Last year I spent some time adding support for pull diagnostics to neovim 0.10. I learned a lot about neovim, LSP, and lua in the process!

To me, this really highlights the benefits of open-source: there was something in my toolbox that I wasn't happy with, and I am empowered (and encouraged!) to contribute and make it better for everyone! Of course, I relied heavily on more experienced contributors to the project, and, of course, my initial implementation required some follow-ups.

My first neovim plugin

However, neovim 0.10 hasn't been released yet, and so I also wanted to make sure that I could use ruby-lsp with stable (0.9.x) versions of neovim.

So I created my very first neovim plugin: https://github.com/catlee/pull_diags.nvim. This enables "pull" diagnostics for neovim prior to 0.10. It's not quite as efficient as the support built into 0.10, but it works for my day to day development. If it doesn't work for you, please let me know!
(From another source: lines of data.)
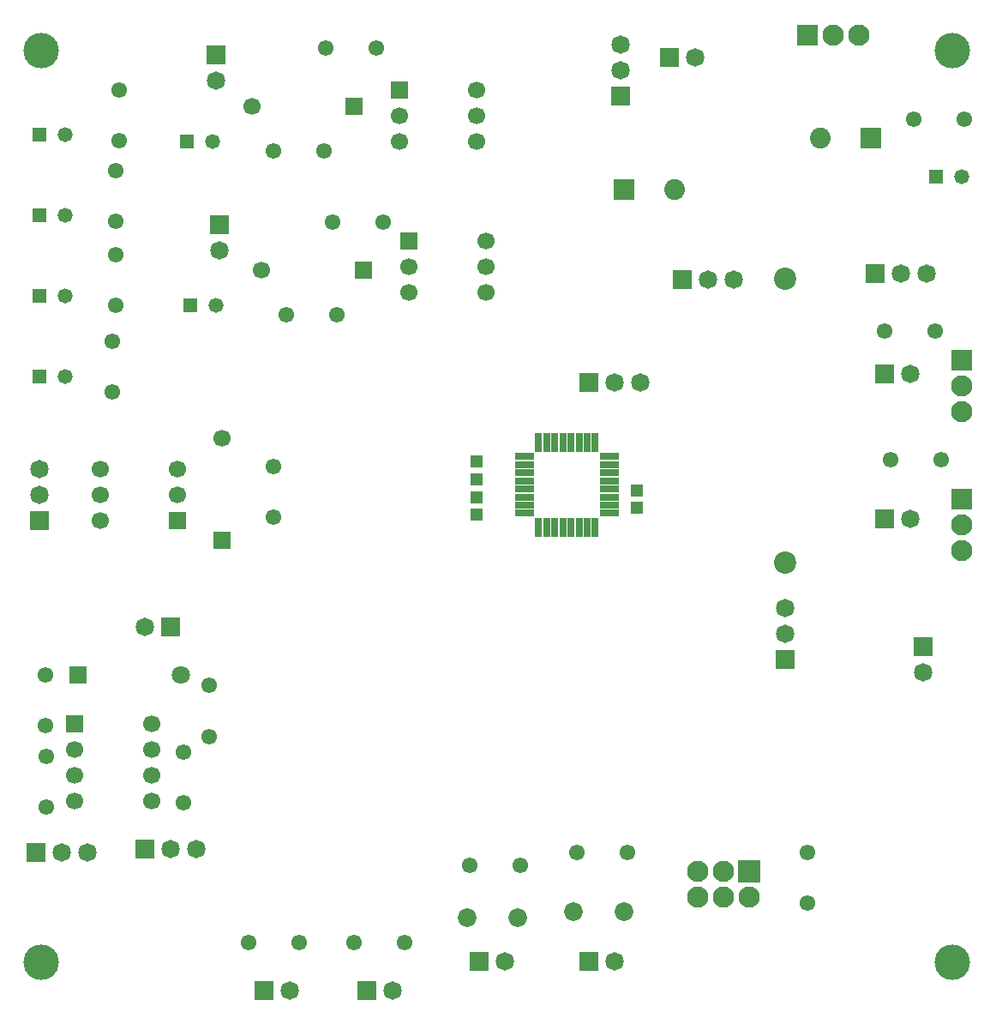
<source format=gts>
G04 DipTrace 2.4.0.2*
%INAmpControllerPCB.GTS*%
%MOIN*%
%ADD21C,0.0728*%
%ADD40C,0.1378*%
%ADD50R,0.0866X0.0866*%
%ADD51R,0.0709X0.0709*%
%ADD52R,0.0276X0.0748*%
%ADD54R,0.0748X0.0276*%
%ADD56C,0.061*%
%ADD58C,0.0827*%
%ADD59C,0.0669*%
%ADD60R,0.0827X0.0827*%
%ADD61R,0.0669X0.0669*%
%ADD62R,0.0579X0.0579*%
%ADD64C,0.0579*%
%ADD66C,0.0866*%
%ADD71C,0.0709*%
%ADD74R,0.0472X0.0512*%
%ADD76C,0.0807*%
%ADD77R,0.0807X0.0807*%
%ADD79C,0.0717*%
%ADD81R,0.0717X0.0717*%
%FSLAX44Y44*%
G04*
G70*
G90*
G75*
G01*
%LNTopMask*%
%LPD*%
D81*
X38437Y32807D3*
D79*
X39437D3*
X40437D3*
D81*
X27312Y28557D3*
D79*
X28312D3*
X29312D3*
D81*
X40312Y18307D3*
D79*
Y17307D3*
D81*
X34937Y17807D3*
D79*
Y18807D3*
Y19807D3*
D77*
X38281Y38057D3*
D76*
X36312D3*
D77*
X28687Y36057D3*
D76*
X30656D3*
D21*
X22578Y7747D3*
X24546D3*
X26703Y7997D3*
X28671D3*
D74*
X22937Y23432D3*
Y24101D3*
X29187Y23682D3*
Y24351D3*
X22937Y24807D3*
Y25476D3*
D71*
X11437Y17182D3*
D51*
X7437D3*
D61*
X13062Y22432D3*
D59*
Y26408D3*
D61*
X18187Y39307D3*
D59*
X14211D3*
D61*
X18562Y32932D3*
D59*
X14586D3*
D81*
X38812Y28893D3*
D79*
X39812D3*
D81*
X38812Y23268D3*
D79*
X39812D3*
D81*
X5812Y10307D3*
D79*
X6812D3*
X7812D3*
D81*
X10062Y10432D3*
D79*
X11062D3*
X12062D3*
D81*
X11062Y19057D3*
D79*
X10062D3*
D81*
X30937Y32557D3*
D79*
X31937D3*
X32937D3*
D81*
X12812Y41307D3*
D79*
Y40307D3*
D81*
X12937Y34682D3*
D79*
Y33682D3*
D81*
X5937Y23182D3*
D79*
Y24182D3*
Y25182D3*
D66*
X34937Y21557D3*
Y32581D3*
D64*
X12687Y37932D3*
D62*
X11687D3*
D64*
X12812Y31557D3*
D62*
X11812D3*
D81*
X23062Y6057D3*
D79*
X24062D3*
D81*
X27312D3*
D79*
X28312D3*
D40*
X6031Y41464D3*
X41464Y6031D3*
X6031D3*
X41464Y41464D3*
D64*
X41812Y36557D3*
D62*
X40812D3*
D81*
X28562Y39682D3*
D79*
Y40682D3*
Y41682D3*
D81*
X30437Y41182D3*
D79*
X31437D3*
D60*
X41812Y29432D3*
D58*
Y28432D3*
Y27432D3*
D60*
Y24018D3*
D58*
Y23018D3*
Y22018D3*
D56*
X15062Y37557D3*
X17031D3*
X39937Y38807D3*
X41906D3*
X19062Y41557D3*
X17094D3*
X15562Y31182D3*
X17531D3*
X19312Y34807D3*
X17344D3*
X38812Y30557D3*
X40781D3*
X39062Y25557D3*
X41031D3*
X8921Y34823D3*
Y36791D3*
X9046Y37948D3*
Y39916D3*
X8796Y28198D3*
Y30166D3*
X8921Y31573D3*
Y33541D3*
X15062Y25307D3*
Y23339D3*
X35812Y10307D3*
Y8339D3*
X20156Y6807D3*
X18187D3*
X14094D3*
X16062D3*
X22687Y9807D3*
X24656D3*
X28812Y10307D3*
X26844D3*
X12562Y14807D3*
Y16776D3*
X11562Y14182D3*
Y12214D3*
X6187Y17182D3*
Y15214D3*
X6203Y14041D3*
Y12073D3*
D64*
X6937Y38182D3*
D62*
X5937D3*
D64*
X6937Y35057D3*
D62*
X5937D3*
D64*
X6937Y31932D3*
D62*
X5937D3*
D64*
X6937Y28807D3*
D62*
X5937D3*
D81*
X14687Y4932D3*
D79*
X15687D3*
D81*
X18687D3*
D79*
X19687D3*
D54*
X24812Y25682D3*
Y25367D3*
Y25052D3*
Y24737D3*
Y24422D3*
Y24107D3*
Y23792D3*
Y23477D3*
D52*
X25363Y22926D3*
X25678D3*
X25993D3*
X26308D3*
X26623D3*
X26938D3*
X27253D3*
X27568D3*
D54*
X28119Y23477D3*
Y23792D3*
Y24107D3*
Y24422D3*
Y24737D3*
Y25052D3*
Y25367D3*
Y25682D3*
D52*
X27568Y26233D3*
X27253D3*
X26938D3*
X26623D3*
X26308D3*
X25993D3*
X25678D3*
X25363D3*
D50*
X33562Y9557D3*
D58*
X32562D3*
X31562D3*
Y8557D3*
X32562D3*
X33562D3*
D60*
X35812Y42057D3*
D58*
X36812D3*
X37812D3*
D61*
X7312Y15307D3*
D59*
Y14307D3*
Y13307D3*
Y12307D3*
X10312D3*
Y13307D3*
Y14307D3*
Y15307D3*
D61*
X19937Y39932D3*
D59*
Y38932D3*
Y37932D3*
X22937D3*
Y38932D3*
Y39932D3*
D61*
X20312Y34057D3*
D59*
Y33057D3*
Y32057D3*
X23312D3*
Y33057D3*
Y34057D3*
D61*
X11312Y23182D3*
D59*
Y24182D3*
Y25182D3*
X8312D3*
Y24182D3*
Y23182D3*
M02*

</source>
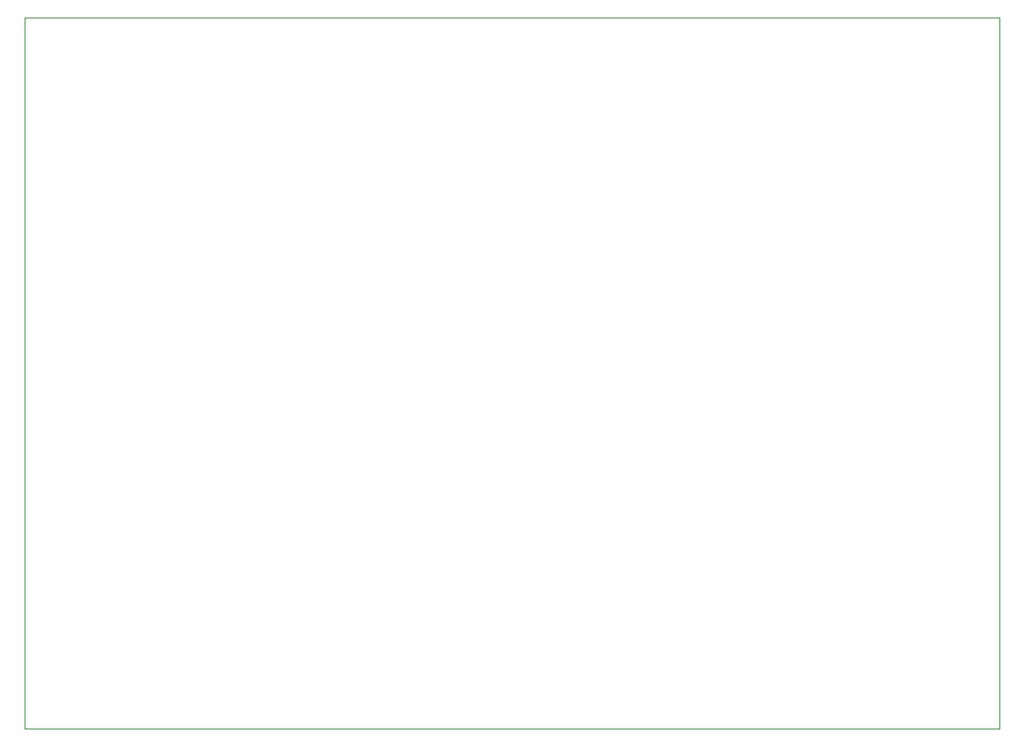
<source format=gm1>
%TF.GenerationSoftware,KiCad,Pcbnew,6.0.1+dfsg-1*%
%TF.CreationDate,2022-01-27T04:31:12+00:00*%
%TF.ProjectId,powerbox,706f7765-7262-46f7-982e-6b696361645f,rev?*%
%TF.SameCoordinates,Original*%
%TF.FileFunction,Profile,NP*%
%FSLAX46Y46*%
G04 Gerber Fmt 4.6, Leading zero omitted, Abs format (unit mm)*
G04 Created by KiCad (PCBNEW 6.0.1+dfsg-1) date 2022-01-27 04:31:12*
%MOMM*%
%LPD*%
G01*
G04 APERTURE LIST*
%TA.AperFunction,Profile*%
%ADD10C,0.050000*%
%TD*%
G04 APERTURE END LIST*
D10*
X200660000Y-91440000D02*
X200660000Y-91440000D01*
X106680000Y-91440000D02*
X200660000Y-91440000D01*
X106680000Y-160020000D02*
X106680000Y-91440000D01*
X200660000Y-91440000D02*
X200660000Y-160020000D01*
X200660000Y-160020000D02*
X106680000Y-160020000D01*
M02*

</source>
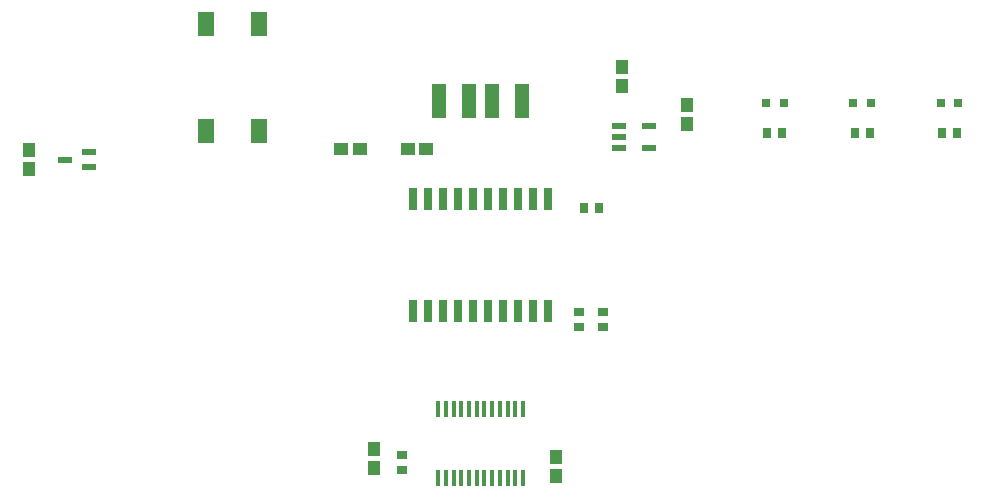
<source format=gtp>
G04*
G04 #@! TF.GenerationSoftware,Altium Limited,Altium Designer,21.2.2 (38)*
G04*
G04 Layer_Color=8421504*
%FSLAX25Y25*%
%MOIN*%
G70*
G04*
G04 #@! TF.SameCoordinates,A8DC1787-E1FC-4306-BF81-433DAE83029F*
G04*
G04*
G04 #@! TF.FilePolarity,Positive*
G04*
G01*
G75*
%ADD15R,0.02559X0.07579*%
%ADD16R,0.03150X0.03150*%
%ADD17R,0.01772X0.05807*%
%ADD18R,0.03985X0.04758*%
%ADD19R,0.03740X0.03150*%
%ADD20R,0.03150X0.03740*%
%ADD21R,0.04724X0.02362*%
%ADD22R,0.04528X0.02165*%
%ADD23R,0.04758X0.03985*%
%ADD24R,0.04921X0.11811*%
%ADD25R,0.05512X0.08268*%
D15*
X174350Y68161D02*
D03*
X179350D02*
D03*
X184350D02*
D03*
X189350D02*
D03*
X194350D02*
D03*
X199350D02*
D03*
X204350D02*
D03*
X209350D02*
D03*
X214350D02*
D03*
X219350D02*
D03*
Y105264D02*
D03*
X214350D02*
D03*
X209350D02*
D03*
X204350D02*
D03*
X199350D02*
D03*
X194350D02*
D03*
X189350D02*
D03*
X184350D02*
D03*
X179350D02*
D03*
X174350D02*
D03*
D16*
X297835Y137500D02*
D03*
X291929D02*
D03*
X356102Y137500D02*
D03*
X350197D02*
D03*
X326969D02*
D03*
X321063D02*
D03*
D17*
X182776Y12216D02*
D03*
X185335D02*
D03*
X187894D02*
D03*
X190453D02*
D03*
X193012D02*
D03*
X195571D02*
D03*
X198130D02*
D03*
X200689D02*
D03*
X203248D02*
D03*
X205807D02*
D03*
X208366D02*
D03*
X210925D02*
D03*
Y35349D02*
D03*
X208366D02*
D03*
X205807D02*
D03*
X203248D02*
D03*
X200689D02*
D03*
X198130D02*
D03*
X195571D02*
D03*
X193012D02*
D03*
X190453D02*
D03*
X187894D02*
D03*
X185335D02*
D03*
X182776D02*
D03*
D18*
X161417Y21956D02*
D03*
Y15642D02*
D03*
X265748Y130406D02*
D03*
Y136720D02*
D03*
X244094Y143005D02*
D03*
Y149318D02*
D03*
X221850Y12886D02*
D03*
Y19200D02*
D03*
X46457Y115347D02*
D03*
Y121661D02*
D03*
D19*
X170768Y15059D02*
D03*
Y19981D02*
D03*
X229516Y67718D02*
D03*
Y62797D02*
D03*
X237784Y67718D02*
D03*
Y62797D02*
D03*
D20*
X350689Y127264D02*
D03*
X355610D02*
D03*
X326476D02*
D03*
X321555D02*
D03*
X297342D02*
D03*
X292421D02*
D03*
X236221Y102461D02*
D03*
X231299D02*
D03*
D21*
X243110Y129823D02*
D03*
Y126083D02*
D03*
Y122343D02*
D03*
X252953D02*
D03*
Y129823D02*
D03*
D22*
X66142Y115945D02*
D03*
Y121063D02*
D03*
X58268Y118504D02*
D03*
D23*
X172473Y122146D02*
D03*
X178787D02*
D03*
X150379D02*
D03*
X156693D02*
D03*
D24*
X192913Y138051D02*
D03*
X200787D02*
D03*
X183071D02*
D03*
X210630D02*
D03*
D25*
X123031Y127854D02*
D03*
Y163681D02*
D03*
X105315Y127854D02*
D03*
Y163681D02*
D03*
M02*

</source>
Installing it is quite simple; for example, with Lazy.nvim:

{
  "catlee/pull_diags.nvim",
  event = "LspAttach",
  opts = {},
}

Final thoughts

As a professional software engineer, I think it's important to invest in the tools that I use to get my work done. Concretely, this means that I need (and want!) to spend time learning what new tools and techniques are out there now, and to make sure to sharpen my tools.

In this case, I wanted to take advantage of a new technology (LSP & ruby-lsp) in my editor of choice (neovim). Since these tools are all open-source, I'm empowered to change them to fit my needs.

In other words, as professionals, we shouldn't accept drawbacks or limitations in our tools: we should fix them! It's just another piece of software after all!